Und es wurde Nacht im Wald. Schwarze Nacht, grausame Nacht. Wie ich sie überlebt habe, ich kann es heute nicht beantworten. Ich muss in einen alles betäubenden Schlaf gefallen sein. Nur so kann ich es mir erklären. Gute Geister erschienen mir und auch eine Fee mit langen blonden Locken, die mich schützend in ihren Armen wiegte. Die mir Lieder sang und die mich weich in das Licht des Mondes bettete. In sein kühles Licht, das so unglaublich angenehm und auch so unbeschreiblich zart ist und das mich alles vergessen ließ. Und ich erwachte erst daraus, als des Morgens dieser riesige Hund erschien, an mir herumschnupperte und laut anschlug.

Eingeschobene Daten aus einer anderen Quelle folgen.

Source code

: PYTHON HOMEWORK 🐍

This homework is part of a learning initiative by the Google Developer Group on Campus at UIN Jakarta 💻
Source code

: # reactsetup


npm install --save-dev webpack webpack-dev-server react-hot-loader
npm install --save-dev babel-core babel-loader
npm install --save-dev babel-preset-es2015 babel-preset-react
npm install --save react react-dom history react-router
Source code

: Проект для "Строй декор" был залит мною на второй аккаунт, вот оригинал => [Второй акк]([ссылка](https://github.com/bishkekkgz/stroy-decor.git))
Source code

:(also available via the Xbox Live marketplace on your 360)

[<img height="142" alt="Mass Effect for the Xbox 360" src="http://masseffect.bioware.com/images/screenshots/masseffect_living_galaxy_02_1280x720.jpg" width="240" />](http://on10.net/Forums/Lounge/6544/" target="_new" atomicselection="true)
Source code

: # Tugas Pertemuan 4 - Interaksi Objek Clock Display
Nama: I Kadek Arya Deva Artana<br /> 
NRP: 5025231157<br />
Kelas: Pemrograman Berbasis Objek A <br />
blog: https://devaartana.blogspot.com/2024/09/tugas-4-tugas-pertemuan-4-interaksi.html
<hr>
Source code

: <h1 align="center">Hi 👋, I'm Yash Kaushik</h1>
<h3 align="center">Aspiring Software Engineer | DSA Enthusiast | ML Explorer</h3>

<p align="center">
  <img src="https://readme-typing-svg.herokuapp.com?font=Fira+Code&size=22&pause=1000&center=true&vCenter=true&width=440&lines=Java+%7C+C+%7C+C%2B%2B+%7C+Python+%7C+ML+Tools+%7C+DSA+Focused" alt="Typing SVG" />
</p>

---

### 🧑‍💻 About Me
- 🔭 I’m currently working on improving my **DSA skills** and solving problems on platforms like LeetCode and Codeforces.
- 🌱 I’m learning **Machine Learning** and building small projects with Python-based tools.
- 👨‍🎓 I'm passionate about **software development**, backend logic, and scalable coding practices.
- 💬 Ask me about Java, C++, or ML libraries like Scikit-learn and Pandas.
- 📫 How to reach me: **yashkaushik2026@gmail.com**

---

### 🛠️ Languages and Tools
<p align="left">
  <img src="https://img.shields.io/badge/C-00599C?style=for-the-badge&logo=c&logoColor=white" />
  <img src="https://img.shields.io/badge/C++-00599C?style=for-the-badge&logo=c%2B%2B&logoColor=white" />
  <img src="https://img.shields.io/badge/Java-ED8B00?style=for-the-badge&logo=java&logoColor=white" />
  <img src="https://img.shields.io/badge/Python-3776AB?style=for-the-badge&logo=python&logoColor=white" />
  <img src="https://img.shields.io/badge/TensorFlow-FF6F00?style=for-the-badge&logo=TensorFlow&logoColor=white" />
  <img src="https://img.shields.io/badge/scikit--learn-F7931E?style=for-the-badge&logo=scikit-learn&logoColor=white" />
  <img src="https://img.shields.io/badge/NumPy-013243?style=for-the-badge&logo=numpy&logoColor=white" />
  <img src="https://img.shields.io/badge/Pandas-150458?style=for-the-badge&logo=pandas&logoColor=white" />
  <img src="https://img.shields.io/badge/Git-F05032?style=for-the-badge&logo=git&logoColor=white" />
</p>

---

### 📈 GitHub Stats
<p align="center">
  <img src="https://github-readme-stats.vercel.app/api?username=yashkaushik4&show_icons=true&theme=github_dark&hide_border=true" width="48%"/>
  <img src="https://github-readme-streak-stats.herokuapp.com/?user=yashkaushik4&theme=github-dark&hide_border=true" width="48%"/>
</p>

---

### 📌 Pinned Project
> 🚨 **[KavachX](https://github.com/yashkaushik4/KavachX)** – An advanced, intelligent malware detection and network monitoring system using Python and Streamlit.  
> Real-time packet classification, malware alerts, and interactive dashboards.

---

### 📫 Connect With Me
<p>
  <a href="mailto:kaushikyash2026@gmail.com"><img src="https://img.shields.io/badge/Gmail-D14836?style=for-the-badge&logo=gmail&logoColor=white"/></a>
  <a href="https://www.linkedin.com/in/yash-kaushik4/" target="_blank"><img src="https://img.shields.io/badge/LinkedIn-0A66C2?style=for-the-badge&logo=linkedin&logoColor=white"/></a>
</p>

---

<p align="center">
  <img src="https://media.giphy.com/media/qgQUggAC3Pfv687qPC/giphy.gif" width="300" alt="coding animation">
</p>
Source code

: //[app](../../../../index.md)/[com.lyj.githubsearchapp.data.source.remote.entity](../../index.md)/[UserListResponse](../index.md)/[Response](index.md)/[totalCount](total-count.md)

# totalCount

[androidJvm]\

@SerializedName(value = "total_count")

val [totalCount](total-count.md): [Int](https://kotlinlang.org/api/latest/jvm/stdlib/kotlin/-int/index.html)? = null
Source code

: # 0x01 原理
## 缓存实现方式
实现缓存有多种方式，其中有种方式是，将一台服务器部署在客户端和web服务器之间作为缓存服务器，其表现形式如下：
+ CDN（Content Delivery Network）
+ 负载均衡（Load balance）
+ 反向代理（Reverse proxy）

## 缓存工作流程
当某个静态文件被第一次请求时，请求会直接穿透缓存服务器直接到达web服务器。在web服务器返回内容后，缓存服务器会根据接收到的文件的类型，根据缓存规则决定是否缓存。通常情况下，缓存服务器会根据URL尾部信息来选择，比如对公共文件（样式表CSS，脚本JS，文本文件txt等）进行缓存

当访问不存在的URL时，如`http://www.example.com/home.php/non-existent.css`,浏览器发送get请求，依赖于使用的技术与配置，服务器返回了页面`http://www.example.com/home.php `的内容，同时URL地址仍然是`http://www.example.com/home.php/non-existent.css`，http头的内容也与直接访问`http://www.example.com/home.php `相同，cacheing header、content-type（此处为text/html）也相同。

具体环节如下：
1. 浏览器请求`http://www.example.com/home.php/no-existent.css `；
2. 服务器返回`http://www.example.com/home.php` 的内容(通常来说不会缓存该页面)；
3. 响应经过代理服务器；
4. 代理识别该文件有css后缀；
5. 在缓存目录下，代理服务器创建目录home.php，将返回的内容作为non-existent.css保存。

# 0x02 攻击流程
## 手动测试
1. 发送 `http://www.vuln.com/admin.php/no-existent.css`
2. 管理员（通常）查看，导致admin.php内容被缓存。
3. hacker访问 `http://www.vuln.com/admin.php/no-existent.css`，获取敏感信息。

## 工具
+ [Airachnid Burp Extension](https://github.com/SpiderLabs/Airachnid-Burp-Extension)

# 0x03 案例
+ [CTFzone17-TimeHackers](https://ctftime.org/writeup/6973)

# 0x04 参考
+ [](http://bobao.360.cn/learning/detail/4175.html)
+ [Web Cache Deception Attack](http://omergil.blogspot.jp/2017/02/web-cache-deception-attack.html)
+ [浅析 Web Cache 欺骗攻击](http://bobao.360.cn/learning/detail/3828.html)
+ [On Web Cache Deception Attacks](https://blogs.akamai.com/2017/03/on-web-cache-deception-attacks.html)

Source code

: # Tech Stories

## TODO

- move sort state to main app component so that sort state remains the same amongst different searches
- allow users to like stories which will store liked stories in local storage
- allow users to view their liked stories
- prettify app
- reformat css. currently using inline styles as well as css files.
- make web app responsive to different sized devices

Dann aber hörte ich auch schon eine menschliche Stimme hinter meinem Rücken. Sie war rau, männlich und zutiefst bewegt, als sie in die wartende Welt hinausrief: „Wir haben ihn gefunden. Er ist hier. Er lebt!“
Viele Jahre später, eine Kindheit und eine Jugend hinter mir lassend. Müde schaute ich durch die Scheibe des Fensters und beobachtete die dünnen Fäden aus Glas, die ohne Unterlass gezogen wurden, von den goldenen Toren des Himmels hinab bis zum tristen Elend der Erde. Von einer Alles bestimmenden Hand. So unermesslich in ihrer Zahl, dass ein jeder einzelne gänzlich ohne Bedeutung blieb. Besonders vor der grauen Wand des Nachbargebäudes. Und nur der das Licht spiegelnde Effekt, der ins Auge geworfen wurde, wenn sie am Ende ihrer Reise in den Pfützen der Straße splitternd zerbrachen, gab ihnen kurz so etwas wie den Hauch einer Bestimmung. Ein einziges Mal in ihrem kurzen Sein durften sie Eigenständigkeit beweisen, indem sie wellende Kreise warfen, die noch dazu immer größer und größer wurden, um zu treten über alle Ufer. Nur um sich sogleich in schmalen Bächen zu sammeln, die letztendlich zu dem großen See wurden, der sich, wie so oft, über dem verstopften Gully vor unserer Haustür gebildet hatte. Dort lagen zwischen den Spalten in der Tiefe die bunten Blätter des Herbstes, rot, gelb, braun, wie ein zerrissenes Buch, und machten ein weiteres Durchkommen unmöglich. Der Pegel stieg und stieg, so lange bis ein Auto kam und mit seinen Reifen ein zartes Tuch aus Wasser warf und alles wieder von vorne begann.
Ole, du müde Ewigkeit!
Pack den ermatteten Stier meiner Erdentage an den Hörnern und wirf ihn den lethargischen Engeln der Verzweiflung mitten auf die Stirn. Reiß ihnen aus nur einen Flügel und lass sie für immer tumb im Kreise fliegen.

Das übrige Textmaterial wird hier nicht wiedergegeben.